* Your instructions *
Your task is to filter the entries and copy every line containing the string "CIRCLE".

Saved data entries:
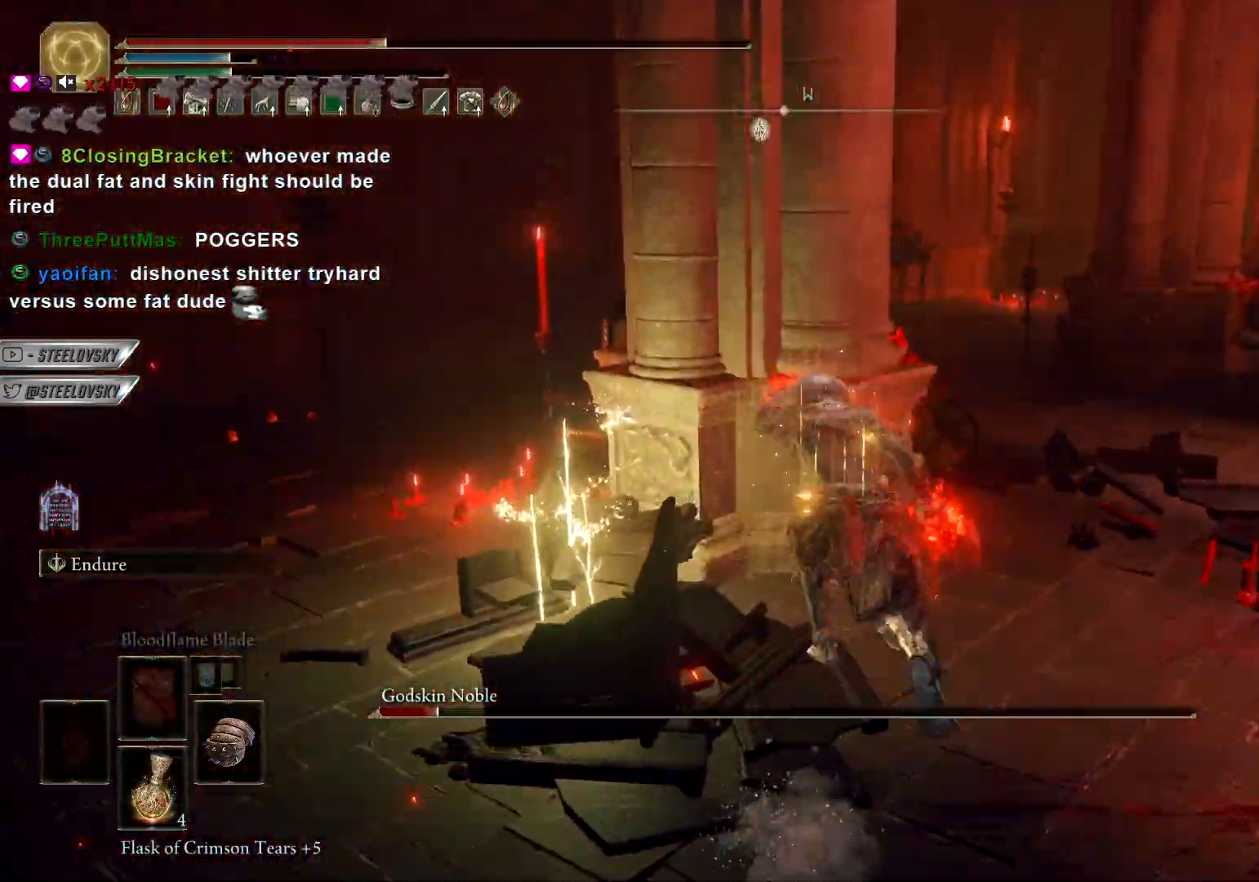
{"buttons": ["CIRCLE"], "left_stick": "up-right", "right_stick": "down-left", "events": [[83, "TRIANGLE", "down"], [117, "L1", "up"], [150, "left_stick", "up-right"], [200, "TRIANGLE", "up"], [267, "TRIANGLE", "down"], [367, "TRIANGLE", "up"], [500, "right_stick", "down-left"]]}
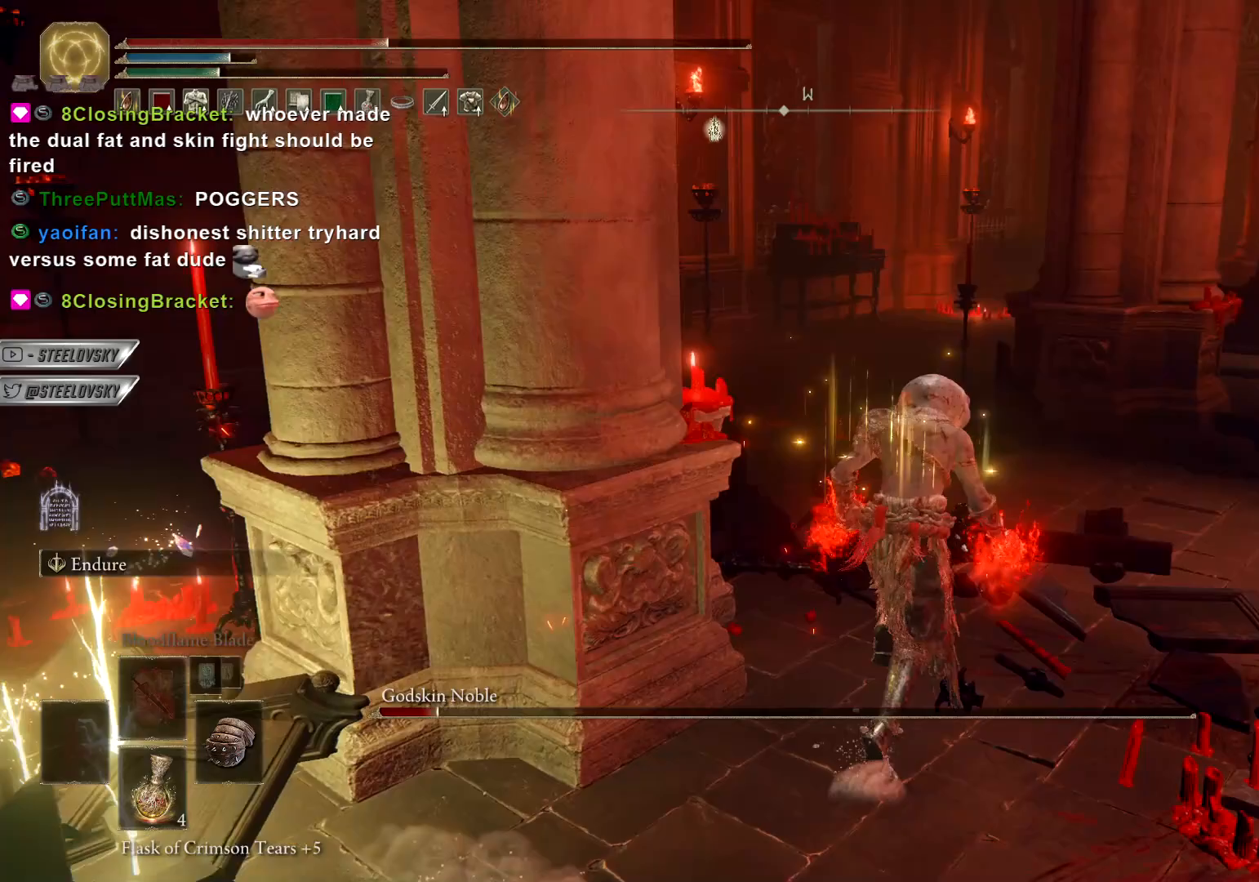
{"buttons": ["SQUARE"], "left_stick": "up-right", "right_stick": "down-left", "events": [[250, "CIRCLE", "up"], [300, "SQUARE", "down"], [383, "SQUARE", "up"], [467, "SQUARE", "down"]]}
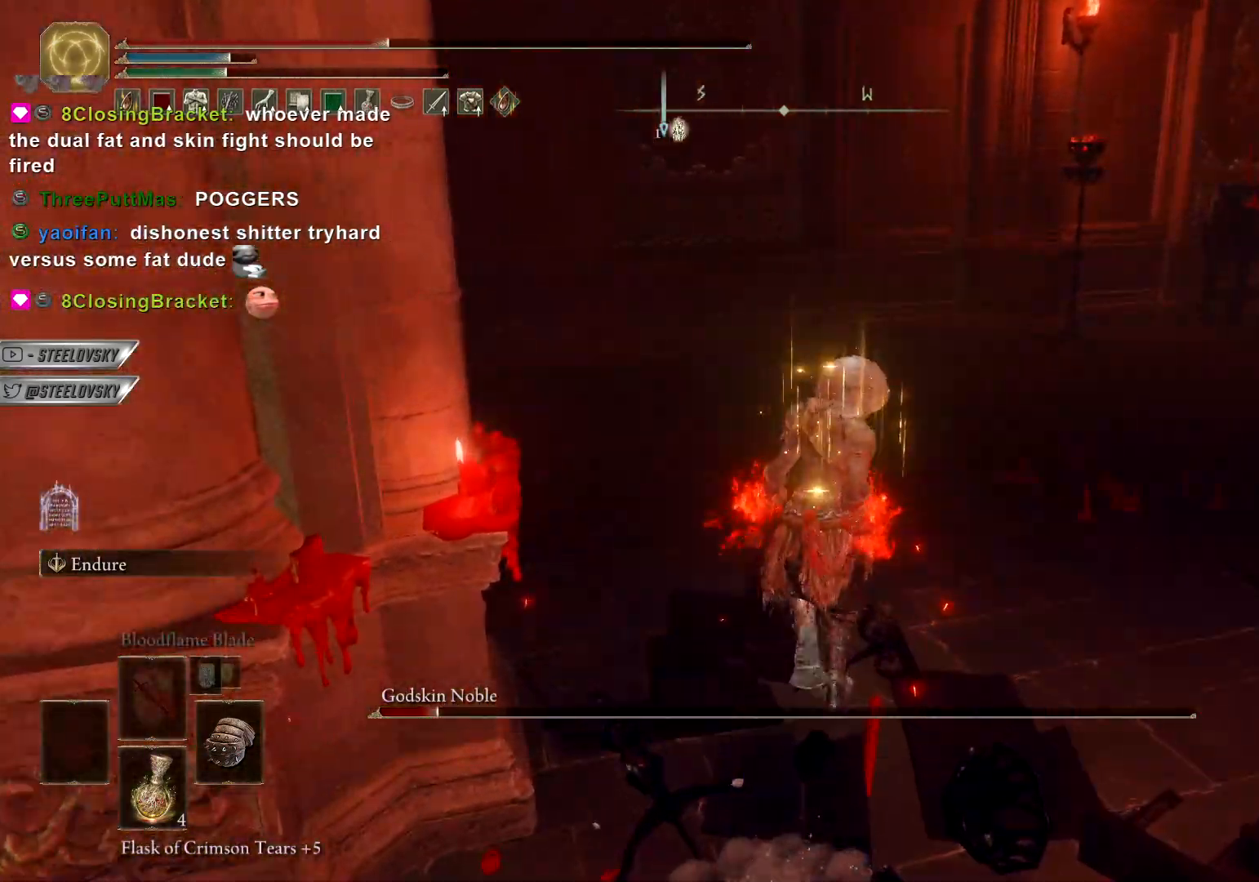
{"buttons": [], "left_stick": "down-right", "right_stick": "left", "events": [[50, "SQUARE", "up"], [250, "right_stick", "left"], [350, "left_stick", "right"], [450, "left_stick", "down-right"]]}
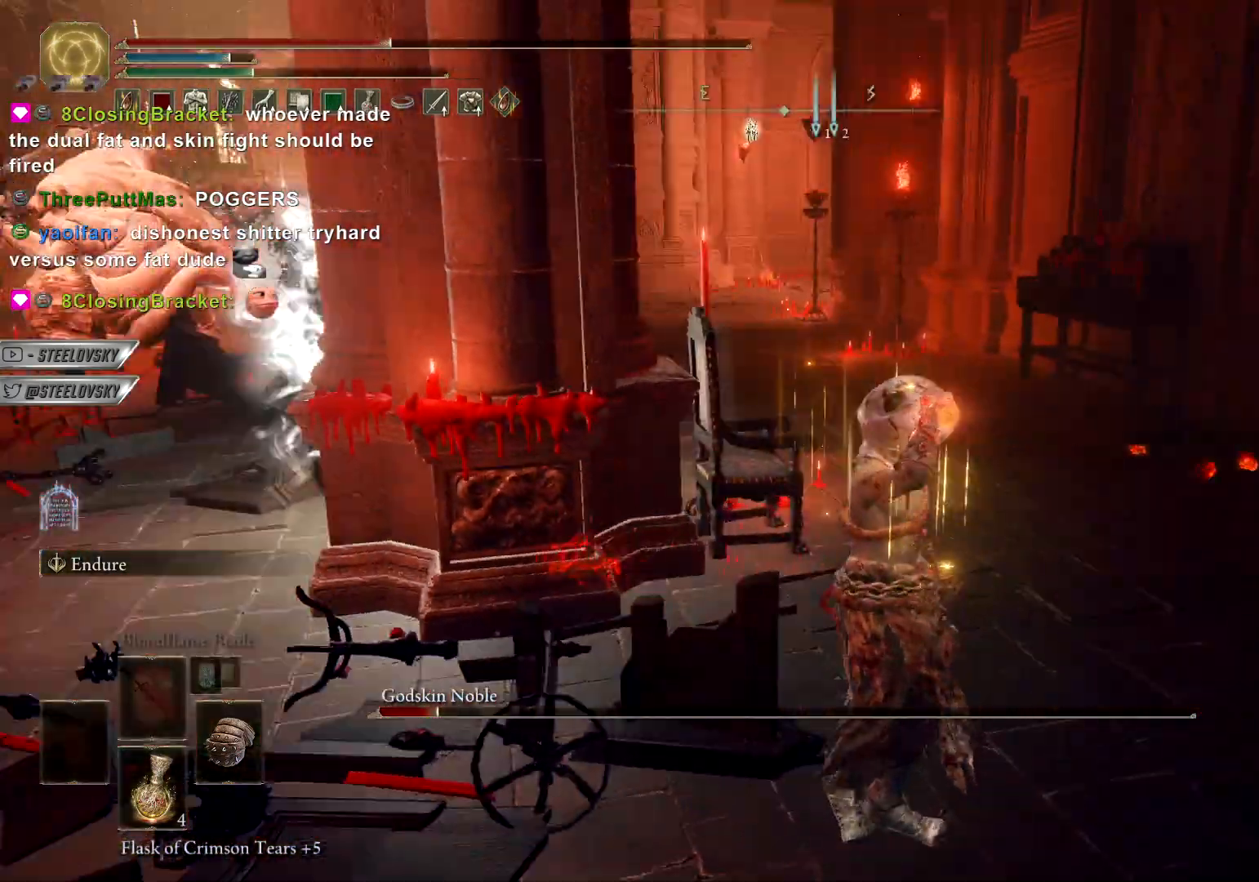
{"buttons": ["SQUARE"], "left_stick": "down-right", "right_stick": "center", "events": [[433, "SQUARE", "down"], [433, "right_stick", "center"]]}
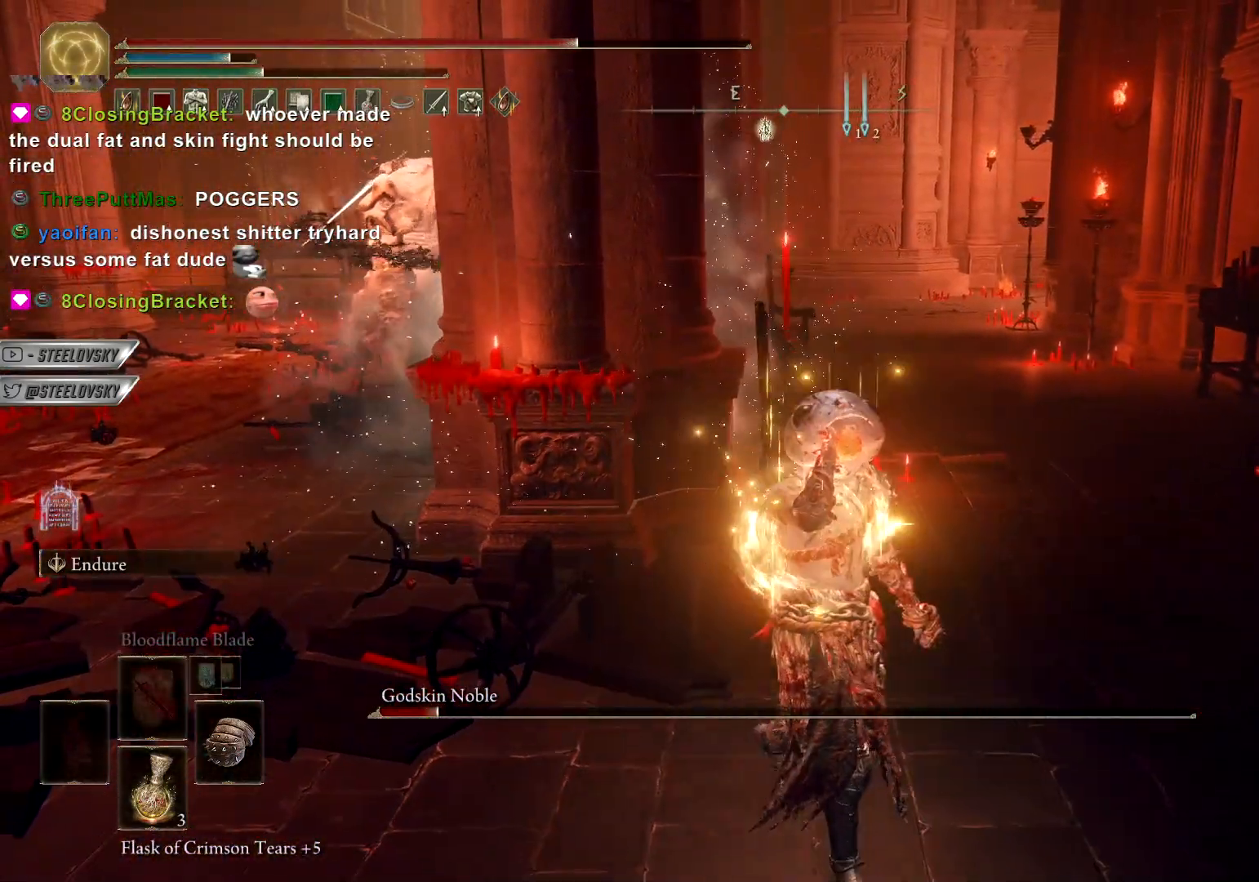
{"buttons": [], "left_stick": "down", "right_stick": "left", "events": [[33, "SQUARE", "up"], [150, "right_stick", "left"], [367, "left_stick", "down"]]}
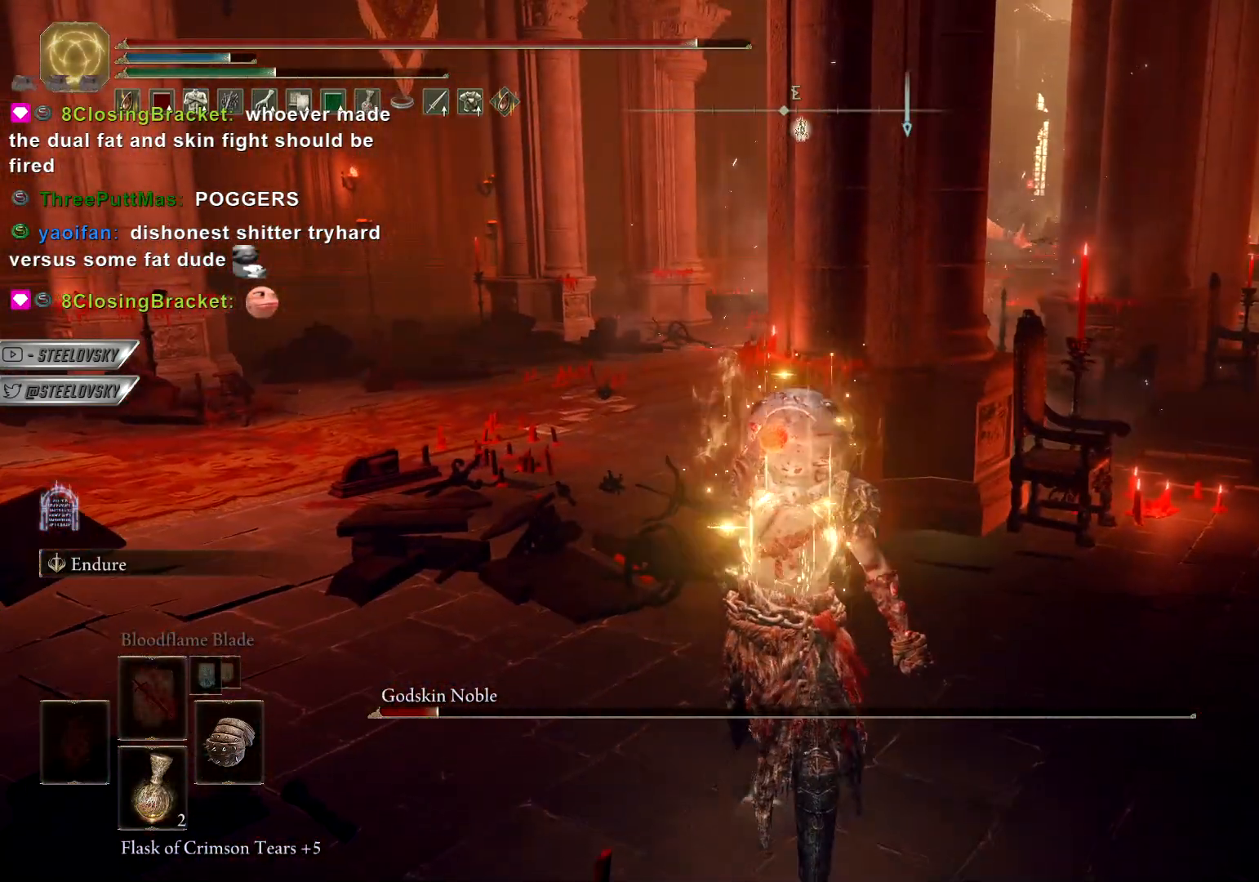
{"buttons": [], "left_stick": "down", "right_stick": "left", "events": []}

* Solution to this exercise *
{"buttons": ["CIRCLE"], "left_stick": "up-right", "right_stick": "down-left", "events": [[83, "TRIANGLE", "down"], [117, "L1", "up"], [150, "left_stick", "up-right"], [200, "TRIANGLE", "up"], [267, "TRIANGLE", "down"], [367, "TRIANGLE", "up"], [500, "right_stick", "down-left"]]}
{"buttons": ["SQUARE"], "left_stick": "up-right", "right_stick": "down-left", "events": [[250, "CIRCLE", "up"], [300, "SQUARE", "down"], [383, "SQUARE", "up"], [467, "SQUARE", "down"]]}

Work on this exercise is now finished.